The other, he said, is that the AETP “will not fit all three variants of the F-35.” Specifically, the AETP’s new third-stream airflow makes it incompatible with the F-35B, which uses redirected air and a downward-rotating rear exhaust to be capable of vertical takeoffs and landings.

Former F-35 Joint Program Office director Lt. Gen. Eric T. Fick has said that if the Air Force wishes to pursue the AETP for its own F-35As, it will have to do so at its own expense, because the F-35 program is structured such that “you have to pay to be different” from the other users, to hold costs down for all.

In addition, “there’s other things on the table; there are upgrades to the current F135” that Pratt & Whitney is proposing, Kendall said.

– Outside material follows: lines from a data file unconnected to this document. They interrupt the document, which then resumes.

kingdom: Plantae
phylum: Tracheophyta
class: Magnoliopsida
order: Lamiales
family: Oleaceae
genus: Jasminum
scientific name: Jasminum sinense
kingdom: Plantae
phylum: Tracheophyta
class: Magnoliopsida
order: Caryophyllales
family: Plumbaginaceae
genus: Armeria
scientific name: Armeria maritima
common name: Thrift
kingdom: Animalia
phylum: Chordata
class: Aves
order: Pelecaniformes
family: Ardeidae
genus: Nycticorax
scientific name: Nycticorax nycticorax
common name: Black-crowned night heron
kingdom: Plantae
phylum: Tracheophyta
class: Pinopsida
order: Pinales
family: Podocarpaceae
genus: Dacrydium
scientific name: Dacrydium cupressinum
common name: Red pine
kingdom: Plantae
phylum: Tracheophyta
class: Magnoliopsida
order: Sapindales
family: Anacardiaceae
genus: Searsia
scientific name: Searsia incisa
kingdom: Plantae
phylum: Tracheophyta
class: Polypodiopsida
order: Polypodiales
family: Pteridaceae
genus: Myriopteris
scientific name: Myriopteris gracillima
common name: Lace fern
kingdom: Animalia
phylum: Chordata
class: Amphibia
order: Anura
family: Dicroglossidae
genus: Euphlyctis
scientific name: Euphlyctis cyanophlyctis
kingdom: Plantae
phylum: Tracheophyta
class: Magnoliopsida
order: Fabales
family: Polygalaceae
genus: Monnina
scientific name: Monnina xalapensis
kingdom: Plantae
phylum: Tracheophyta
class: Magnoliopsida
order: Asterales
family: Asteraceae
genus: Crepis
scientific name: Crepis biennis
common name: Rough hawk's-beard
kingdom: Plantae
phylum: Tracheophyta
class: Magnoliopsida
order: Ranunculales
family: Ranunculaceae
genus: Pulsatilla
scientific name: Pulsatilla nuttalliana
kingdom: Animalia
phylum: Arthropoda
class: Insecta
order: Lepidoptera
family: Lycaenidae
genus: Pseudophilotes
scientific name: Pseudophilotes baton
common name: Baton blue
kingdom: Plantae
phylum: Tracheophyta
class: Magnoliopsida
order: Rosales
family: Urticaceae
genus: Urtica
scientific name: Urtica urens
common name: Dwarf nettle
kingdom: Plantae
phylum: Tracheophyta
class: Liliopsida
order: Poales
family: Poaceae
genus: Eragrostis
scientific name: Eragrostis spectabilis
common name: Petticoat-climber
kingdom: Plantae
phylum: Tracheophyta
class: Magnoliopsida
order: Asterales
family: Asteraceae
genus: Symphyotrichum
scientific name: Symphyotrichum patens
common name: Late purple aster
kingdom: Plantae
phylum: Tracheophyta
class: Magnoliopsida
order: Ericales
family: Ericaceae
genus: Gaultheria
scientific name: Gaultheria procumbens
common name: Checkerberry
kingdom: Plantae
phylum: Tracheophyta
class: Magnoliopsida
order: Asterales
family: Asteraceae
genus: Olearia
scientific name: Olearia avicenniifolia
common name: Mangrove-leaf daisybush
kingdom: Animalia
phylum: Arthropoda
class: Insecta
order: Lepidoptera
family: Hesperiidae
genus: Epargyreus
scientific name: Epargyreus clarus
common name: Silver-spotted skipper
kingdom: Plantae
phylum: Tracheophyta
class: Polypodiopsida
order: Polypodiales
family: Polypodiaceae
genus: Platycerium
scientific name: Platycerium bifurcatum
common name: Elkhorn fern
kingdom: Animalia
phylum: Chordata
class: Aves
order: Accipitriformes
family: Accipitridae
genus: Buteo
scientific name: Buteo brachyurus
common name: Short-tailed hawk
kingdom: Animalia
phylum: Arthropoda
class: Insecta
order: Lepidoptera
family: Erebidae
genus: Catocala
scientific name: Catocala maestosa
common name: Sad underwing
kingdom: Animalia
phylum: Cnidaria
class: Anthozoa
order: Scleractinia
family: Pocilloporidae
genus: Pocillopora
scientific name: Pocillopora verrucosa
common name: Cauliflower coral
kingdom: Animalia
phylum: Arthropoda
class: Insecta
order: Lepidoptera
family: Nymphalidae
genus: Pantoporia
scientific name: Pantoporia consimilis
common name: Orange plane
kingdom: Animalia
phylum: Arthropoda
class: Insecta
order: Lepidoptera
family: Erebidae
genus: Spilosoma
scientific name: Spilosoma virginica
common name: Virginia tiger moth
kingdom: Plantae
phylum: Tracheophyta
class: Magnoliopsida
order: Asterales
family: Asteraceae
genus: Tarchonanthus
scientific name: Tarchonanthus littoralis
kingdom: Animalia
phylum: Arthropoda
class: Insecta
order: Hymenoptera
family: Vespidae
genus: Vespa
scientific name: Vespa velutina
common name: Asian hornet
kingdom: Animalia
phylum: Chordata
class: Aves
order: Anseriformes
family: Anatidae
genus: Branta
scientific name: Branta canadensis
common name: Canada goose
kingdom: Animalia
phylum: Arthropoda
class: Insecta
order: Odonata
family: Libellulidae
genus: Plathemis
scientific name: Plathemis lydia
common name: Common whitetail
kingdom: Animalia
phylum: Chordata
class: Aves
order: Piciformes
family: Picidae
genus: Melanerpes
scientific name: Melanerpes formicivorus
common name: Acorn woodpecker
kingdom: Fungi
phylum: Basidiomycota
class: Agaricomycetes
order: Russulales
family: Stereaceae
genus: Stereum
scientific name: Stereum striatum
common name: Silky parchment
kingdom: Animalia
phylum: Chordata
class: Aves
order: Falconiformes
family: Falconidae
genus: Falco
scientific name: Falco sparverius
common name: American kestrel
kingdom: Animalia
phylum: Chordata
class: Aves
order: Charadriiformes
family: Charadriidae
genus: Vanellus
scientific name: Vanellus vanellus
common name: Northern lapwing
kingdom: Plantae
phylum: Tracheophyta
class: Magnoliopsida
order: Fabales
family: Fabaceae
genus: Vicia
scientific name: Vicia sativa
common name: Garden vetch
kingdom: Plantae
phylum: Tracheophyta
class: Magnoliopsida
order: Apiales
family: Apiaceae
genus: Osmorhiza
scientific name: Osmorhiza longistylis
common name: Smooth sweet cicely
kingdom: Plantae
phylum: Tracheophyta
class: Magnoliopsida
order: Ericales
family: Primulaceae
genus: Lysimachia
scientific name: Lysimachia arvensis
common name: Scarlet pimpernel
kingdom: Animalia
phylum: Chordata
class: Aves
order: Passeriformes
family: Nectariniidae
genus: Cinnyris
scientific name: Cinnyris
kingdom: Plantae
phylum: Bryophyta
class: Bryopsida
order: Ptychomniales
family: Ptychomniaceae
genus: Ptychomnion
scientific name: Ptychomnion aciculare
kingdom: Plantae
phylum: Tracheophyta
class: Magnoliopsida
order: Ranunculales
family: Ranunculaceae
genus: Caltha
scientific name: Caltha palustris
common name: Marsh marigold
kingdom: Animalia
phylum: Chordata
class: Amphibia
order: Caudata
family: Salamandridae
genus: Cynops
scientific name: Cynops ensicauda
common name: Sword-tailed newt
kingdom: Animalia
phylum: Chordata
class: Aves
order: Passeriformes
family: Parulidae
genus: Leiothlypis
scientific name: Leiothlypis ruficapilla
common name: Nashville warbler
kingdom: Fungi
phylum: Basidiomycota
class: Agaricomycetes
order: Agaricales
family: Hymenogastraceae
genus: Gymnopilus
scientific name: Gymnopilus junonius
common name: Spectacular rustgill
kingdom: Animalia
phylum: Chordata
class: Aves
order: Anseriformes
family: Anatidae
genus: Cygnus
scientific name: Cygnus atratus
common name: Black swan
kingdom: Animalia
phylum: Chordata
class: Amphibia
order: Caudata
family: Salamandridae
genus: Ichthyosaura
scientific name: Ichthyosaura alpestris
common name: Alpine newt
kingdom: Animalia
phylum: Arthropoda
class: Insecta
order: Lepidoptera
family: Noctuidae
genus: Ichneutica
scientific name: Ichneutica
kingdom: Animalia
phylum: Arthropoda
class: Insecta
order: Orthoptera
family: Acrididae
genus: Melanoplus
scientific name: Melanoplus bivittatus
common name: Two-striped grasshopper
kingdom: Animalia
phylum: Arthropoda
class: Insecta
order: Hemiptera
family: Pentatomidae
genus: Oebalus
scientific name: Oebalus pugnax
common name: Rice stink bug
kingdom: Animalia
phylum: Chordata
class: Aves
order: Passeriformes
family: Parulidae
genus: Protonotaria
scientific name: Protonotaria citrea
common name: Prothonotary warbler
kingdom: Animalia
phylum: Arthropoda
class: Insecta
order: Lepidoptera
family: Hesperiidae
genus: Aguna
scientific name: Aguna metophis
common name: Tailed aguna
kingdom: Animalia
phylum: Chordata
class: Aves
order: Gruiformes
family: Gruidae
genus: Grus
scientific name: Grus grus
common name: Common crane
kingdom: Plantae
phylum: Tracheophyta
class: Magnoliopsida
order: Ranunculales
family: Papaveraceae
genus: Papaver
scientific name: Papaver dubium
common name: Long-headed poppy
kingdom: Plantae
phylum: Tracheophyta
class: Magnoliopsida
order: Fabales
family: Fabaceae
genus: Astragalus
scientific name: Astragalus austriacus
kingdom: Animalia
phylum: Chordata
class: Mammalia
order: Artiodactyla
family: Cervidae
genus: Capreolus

“I am hopeful that we will have” an AETP decision in the fiscal 2024 budget, Kendall said. “I think we need to make some decision about the future of the F-35’s engine and get on with it.”

Kendall said he, personally, “very much desire[s]” to have “the AETP solution” in the F-35 because “you get significant range extension out of that” as well as “more capability that we need” for the F-35. He didn’t specify the added capabilities, but industry officials have said some would entail additional electrical power for F-35 electronic warfare and directed-energy systems as well as additional thrust and some improvement in stealth.

Kendall said the decision may rest with William A. LaPlante, the current incumbent in Kendall’s old job, that of Pentagon undersecretary for acquisition and sustainment, who will “help us sort it all out” among the services with a unified “Department of Defense position.”

But Kendall noted that the Air Force “would have a very hard time affording the AETP if it’s only going in the F-35A” variant of the Joint Strike Fighter. He has previously said he has been in talks with the Secretary of the Navy about that service adopting the AETP for its carrier-capable F-35Cs. Industry officials have also not ruled out the potential for the AETP to be used in the Marine Corps F-35B, but acknowledged it would take substantially more modification of both the engine and the aircraft than the standard AETP.

Some 35 members of Congress, anxious to keep the F135 in the F-35, sent LaPlante a letter July 22 urging him to drop the idea of putting the AETP in the F-35. Putting the AETP in the F-35 would be too risky, they said, and it is already “the most complex and expensive program” in the Pentagon’s portfolio. Now that the F-35 is transitioning to high-rate production and sustainment, a new engine would needlessly complicate matters, they said. The letter stressed that the “cornerstone” of the F-35 program is that all users rely on a common logistics base; and that introducing a dissimilar engine would add cost and expand the count of parts needed to keep on hand.

“Now is not the time” to introduce a new variable into the F-35’s struggle to reach affordable sustainment costs, the lawmakers said, also noting Kendall’s own testimony earlier this year that the AETP is likely to be a $6 billion development program to reach operational status.